One of the things I did with Trust was go to great lengths to make it accessible to someone who hadn't read Trang. Since I haven't been able to write this week, I've put a lot of thought into how to do that with Trials, because the current opening would be of zero interest to someone unfamiliar with the other books, and I wanted to fix that.
It's been surprisingly difficult to work out (although I think I have a fix now), so I've been wondering if it was even worth doing, since it is book three of four--shouldn't people who haven't read the first two books expect to be left behind? But that line of thinking was recently debunked for me by a fellow author. This person is writing a VERY long series, and there was a production glitch with, oh, let's say book #23 that didn't affect the text, so they gave the defective copies away to a random group of people that included me.
It's not necessarily the kind of book I'm interested in, but I'm always on the lookout for presents, so I tried giving it a read. And it reads like this:
MO: Did you hear about Jo?
BO: Jo? You're asking me about Jo?
MO: Well, I thought you had a right to know--Jo is thinking about visiting Akron.
BO: Mother of God!!! Not Akron!
MO: I know it sounds crazy.
BO: Especially now that--he can't be thinking of Akron!
BO: And--he's not thinking of taking Ko to Akron, is he?
And on it goes. There is never any attempt to explain to the reader the nature of Bo, Mo, Ko, and Jo's relationship, or why going to Akron is such a big deal.
I'm planning to struggle through, but I have to say I'm not optimistic that it will get better for me. Since I'm not enjoying the book now and probably won't be able to, the chances of my buying the first book in the series for someone else are quite slim.
So much for that working as marketing.
In contrast, take Patrick O'Brian's Aubrey-Maturin books. I have read the entire series, and in every one last one O'Brian manages to 1. tell you who the major characters are, and 2. orient you to the world of the 18th-century British Navy.
By book #18, did I need this information? No, I did not. In fact, I'd skim or skip those sections. Did that put me off the books? Oh, hell, no. I was hooked. It didn't matter to me if I had to jump over most of pages 3-4 to find out what those two were up to!
Likewise the Vorkosigan Saga--when, say, Miles' cousin Ivan gets introduced, I'll breeze right over the part that explains who he is, exactly, because I already know. I know it because I've read all the Vorkosigan books, so clearly, I don't resent it.

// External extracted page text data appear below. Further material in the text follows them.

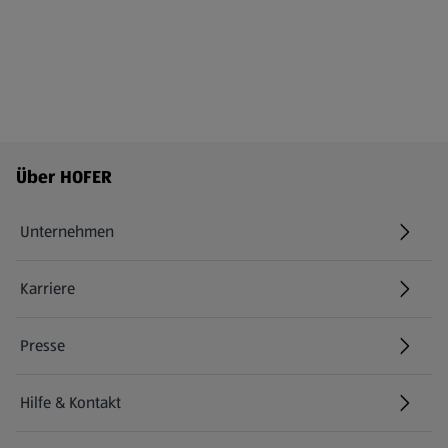
Fußzeilenmenü - weitere Links
Über HOFER
Unternehmen
Karriere
(öffnet in einem neuen Tab)
Presse
Hilfe & Kontakt
(öffnet in einem neuen Tab)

My point is, you never know how someone is going to get into your books. (And even with series I really like, often I'll let a year or two lapse between books, so refreshers are welcome.) A paragraph I skim over hardly even qualifies as a minor annoyance. Feeling like I've walked into a party and no one will give me the time of day, because they're all so excited to be talking to each other again? That's a lot more irritating.